Please write out every line of text in the material below as a numbered list, leaving out blank lines and any pictures.

---------- Record set

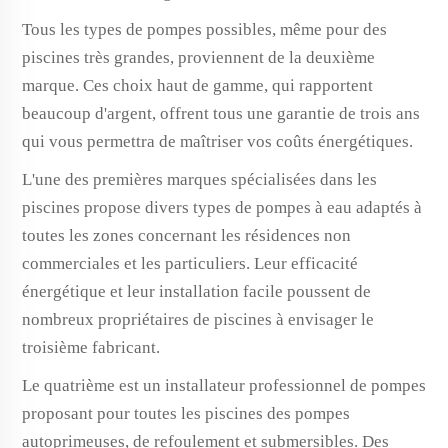
Tous les types de pompes possibles, même pour des
piscines très grandes, proviennent de la deuxième
marque. Ces choix haut de gamme, qui rapportent
beaucoup d'argent, offrent tous une garantie de trois ans
qui vous permettra de maîtriser vos coûts énergétiques.
L'une des premières marques spécialisées dans les
piscines propose divers types de pompes à eau adaptés à
toutes les zones concernant les résidences non
commerciales et les particuliers. Leur efficacité
énergétique et leur installation facile poussent de
nombreux propriétaires de piscines à envisager le
troisième fabricant.
Le quatrième est un installateur professionnel de pompes
proposant pour toutes les piscines des pompes
autoprimeuses, de refoulement et submersibles. Des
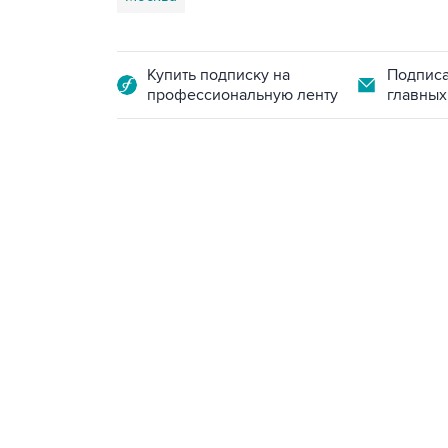
Купить подписку на
Подписа
профессиональную ленту
главных
13:11, 7 августа 2026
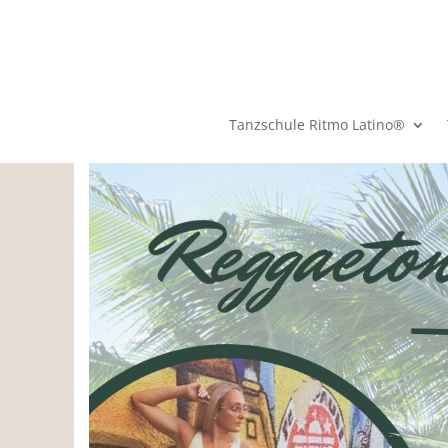
Tanzschule Ritmo Latino®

--------------------

• _Exercise result_:
1. Tous les types de pompes possibles, même pour des
2. piscines très grandes, proviennent de la deuxième
3. marque. Ces choix haut de gamme, qui rapportent
4. beaucoup d'argent, offrent tous une garantie de trois ans
5. qui vous permettra de maîtriser vos coûts énergétiques.
6. L'une des premières marques spécialisées dans les
7. piscines propose divers types de pompes à eau adaptés à
8. toutes les zones concernant les résidences non
9. commerciales et les particuliers. Leur efficacité
10. énergétique et leur installation facile poussent de
11. nombreux propriétaires de piscines à envisager le
12. troisième fabricant.
13. Le quatrième est un installateur professionnel de pompes
14. proposant pour toutes les piscines des pompes
15. autoprimeuses, de refoulement et submersibles. Des
16. Купить подписку на
17. Подписа
18. профессиональную ленту
19. главных
20. 13:11, 7 августа 2026
21. Tanzschule Ritmo Latino®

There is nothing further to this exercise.